▶ _DATA PROVIDED_
────────

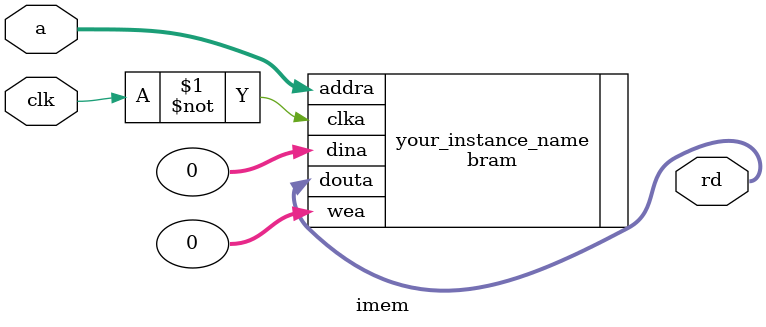
<source format=v>
module imem (
	clk,
	a,
	rd
);
	input clk;
	// memory position to access/index
	input wire [31:0] a;
	// read data reg
	output wire [31:0] rd;
	
    bram your_instance_name (
        .clka(~clk),    // input wire clka
        .wea(0),      // input wire [0 : 0] wea
        .addra(a),  // input wire [7 : 0] addra
        .dina(0),    // input wire [31 : 0] dina
        .douta(rd)  // output wire [31 : 0] douta
    );
    
endmodule

</source>
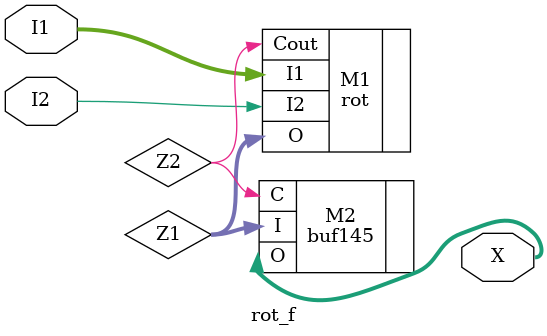
<source format=v>
module rot_f (I1,I2,X); // final shift circuit
  input[3:0] I1;
  input I2;
  output[4:0] X;
  wire[3:0] Z1;
  wire Z2; // importing shift circuit and concatenation buffer
  rot M1 (
   .I1(I1),
   .I2(I2),
   .O(Z1),
   .Cout(Z2)
   );
  buf145 M2 (
   .C(Z2),
   .I(Z1),
   .O(X)
   );
 endmodule

</source>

────────

▶ _EXERCISE DESCRIPTION_
Throughout the material above, find lines holding the word "output", then copy them.

▶ _YOUR RESPONSE_
	output wire [31:0] rd;
        .douta(rd)  // output wire [31 : 0] douta
  output[4:0] X;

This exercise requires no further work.